● Exercise requirements: Return each line of the entries that mentions the word "Templates".

● Collected data:
[Start of section]

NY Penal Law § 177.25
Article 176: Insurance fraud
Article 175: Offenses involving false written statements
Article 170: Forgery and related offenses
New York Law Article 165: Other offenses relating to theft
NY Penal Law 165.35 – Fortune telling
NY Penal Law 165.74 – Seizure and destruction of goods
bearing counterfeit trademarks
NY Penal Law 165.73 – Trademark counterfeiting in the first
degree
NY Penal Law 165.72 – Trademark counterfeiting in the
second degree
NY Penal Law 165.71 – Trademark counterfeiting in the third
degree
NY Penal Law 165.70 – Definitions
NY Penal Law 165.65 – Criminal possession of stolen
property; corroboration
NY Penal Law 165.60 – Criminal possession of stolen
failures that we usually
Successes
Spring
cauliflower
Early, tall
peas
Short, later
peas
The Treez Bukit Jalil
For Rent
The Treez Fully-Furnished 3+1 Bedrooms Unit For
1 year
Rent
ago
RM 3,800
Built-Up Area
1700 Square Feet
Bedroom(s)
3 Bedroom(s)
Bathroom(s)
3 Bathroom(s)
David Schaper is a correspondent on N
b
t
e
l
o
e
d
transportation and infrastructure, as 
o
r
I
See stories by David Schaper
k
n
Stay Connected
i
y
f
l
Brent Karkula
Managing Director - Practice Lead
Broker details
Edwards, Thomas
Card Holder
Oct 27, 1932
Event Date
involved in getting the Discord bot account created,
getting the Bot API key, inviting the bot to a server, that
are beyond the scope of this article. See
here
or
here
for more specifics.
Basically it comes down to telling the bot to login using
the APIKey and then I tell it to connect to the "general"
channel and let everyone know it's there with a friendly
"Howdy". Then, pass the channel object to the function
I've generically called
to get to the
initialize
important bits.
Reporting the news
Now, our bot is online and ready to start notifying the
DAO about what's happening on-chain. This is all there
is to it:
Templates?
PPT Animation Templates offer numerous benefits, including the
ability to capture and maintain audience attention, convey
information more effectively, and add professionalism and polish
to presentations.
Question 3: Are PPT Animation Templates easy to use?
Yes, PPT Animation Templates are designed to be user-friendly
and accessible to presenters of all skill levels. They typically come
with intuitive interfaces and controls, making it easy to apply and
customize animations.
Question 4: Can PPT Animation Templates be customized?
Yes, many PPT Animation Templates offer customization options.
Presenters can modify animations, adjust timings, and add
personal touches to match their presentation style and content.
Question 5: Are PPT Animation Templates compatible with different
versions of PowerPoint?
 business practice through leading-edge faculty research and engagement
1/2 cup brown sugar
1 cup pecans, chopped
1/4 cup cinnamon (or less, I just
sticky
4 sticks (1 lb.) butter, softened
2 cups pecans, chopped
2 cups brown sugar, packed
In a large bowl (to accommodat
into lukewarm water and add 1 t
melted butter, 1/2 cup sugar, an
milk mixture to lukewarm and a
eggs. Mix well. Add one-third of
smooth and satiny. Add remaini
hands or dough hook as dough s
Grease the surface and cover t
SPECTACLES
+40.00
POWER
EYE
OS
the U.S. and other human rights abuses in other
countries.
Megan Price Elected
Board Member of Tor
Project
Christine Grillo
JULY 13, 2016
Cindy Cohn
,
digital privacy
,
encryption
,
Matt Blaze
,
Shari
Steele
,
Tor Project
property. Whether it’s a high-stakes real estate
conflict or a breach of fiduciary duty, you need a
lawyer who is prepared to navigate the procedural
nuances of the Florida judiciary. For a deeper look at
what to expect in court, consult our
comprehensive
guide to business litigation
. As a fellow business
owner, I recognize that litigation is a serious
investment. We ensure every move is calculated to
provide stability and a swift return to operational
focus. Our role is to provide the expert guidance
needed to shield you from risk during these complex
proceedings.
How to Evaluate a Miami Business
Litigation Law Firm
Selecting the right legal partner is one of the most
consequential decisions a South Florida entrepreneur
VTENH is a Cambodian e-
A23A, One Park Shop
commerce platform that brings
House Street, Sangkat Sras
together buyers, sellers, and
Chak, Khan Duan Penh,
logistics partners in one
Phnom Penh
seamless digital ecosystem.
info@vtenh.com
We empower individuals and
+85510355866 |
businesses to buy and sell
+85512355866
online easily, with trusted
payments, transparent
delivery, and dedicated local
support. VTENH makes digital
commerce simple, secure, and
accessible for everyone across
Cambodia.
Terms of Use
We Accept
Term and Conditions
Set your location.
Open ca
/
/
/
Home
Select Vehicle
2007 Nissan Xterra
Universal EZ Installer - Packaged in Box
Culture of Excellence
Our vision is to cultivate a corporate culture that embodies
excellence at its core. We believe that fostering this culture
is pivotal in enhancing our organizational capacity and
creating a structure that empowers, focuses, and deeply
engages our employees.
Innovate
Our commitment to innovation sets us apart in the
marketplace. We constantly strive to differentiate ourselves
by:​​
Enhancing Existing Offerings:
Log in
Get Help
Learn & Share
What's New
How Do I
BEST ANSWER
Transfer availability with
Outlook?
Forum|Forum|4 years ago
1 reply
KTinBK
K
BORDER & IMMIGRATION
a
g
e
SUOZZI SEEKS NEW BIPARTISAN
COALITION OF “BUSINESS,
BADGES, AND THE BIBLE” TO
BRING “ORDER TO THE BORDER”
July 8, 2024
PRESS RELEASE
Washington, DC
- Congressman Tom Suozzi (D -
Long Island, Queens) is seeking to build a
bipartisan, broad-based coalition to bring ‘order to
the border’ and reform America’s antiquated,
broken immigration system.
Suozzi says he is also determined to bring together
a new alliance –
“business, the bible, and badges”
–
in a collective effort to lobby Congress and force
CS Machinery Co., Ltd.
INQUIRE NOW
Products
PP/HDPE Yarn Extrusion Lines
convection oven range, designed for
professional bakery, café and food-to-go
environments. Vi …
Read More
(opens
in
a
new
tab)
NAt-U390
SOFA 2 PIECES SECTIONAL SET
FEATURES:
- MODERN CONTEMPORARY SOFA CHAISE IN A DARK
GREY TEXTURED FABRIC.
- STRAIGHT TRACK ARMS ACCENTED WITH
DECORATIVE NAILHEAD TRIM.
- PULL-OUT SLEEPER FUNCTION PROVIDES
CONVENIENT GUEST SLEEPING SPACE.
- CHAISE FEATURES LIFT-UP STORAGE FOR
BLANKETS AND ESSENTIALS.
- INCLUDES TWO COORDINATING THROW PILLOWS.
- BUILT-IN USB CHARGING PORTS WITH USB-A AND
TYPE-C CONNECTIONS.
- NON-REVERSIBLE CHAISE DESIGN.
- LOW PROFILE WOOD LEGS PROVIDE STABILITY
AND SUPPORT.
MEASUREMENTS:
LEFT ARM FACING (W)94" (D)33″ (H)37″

[End of section]

● Written reply:
Templates?
PPT Animation Templates offer numerous benefits, including the
Question 3: Are PPT Animation Templates easy to use?
Yes, PPT Animation Templates are designed to be user-friendly
Question 4: Can PPT Animation Templates be customized?
Yes, many PPT Animation Templates offer customization options.
Question 5: Are PPT Animation Templates compatible with different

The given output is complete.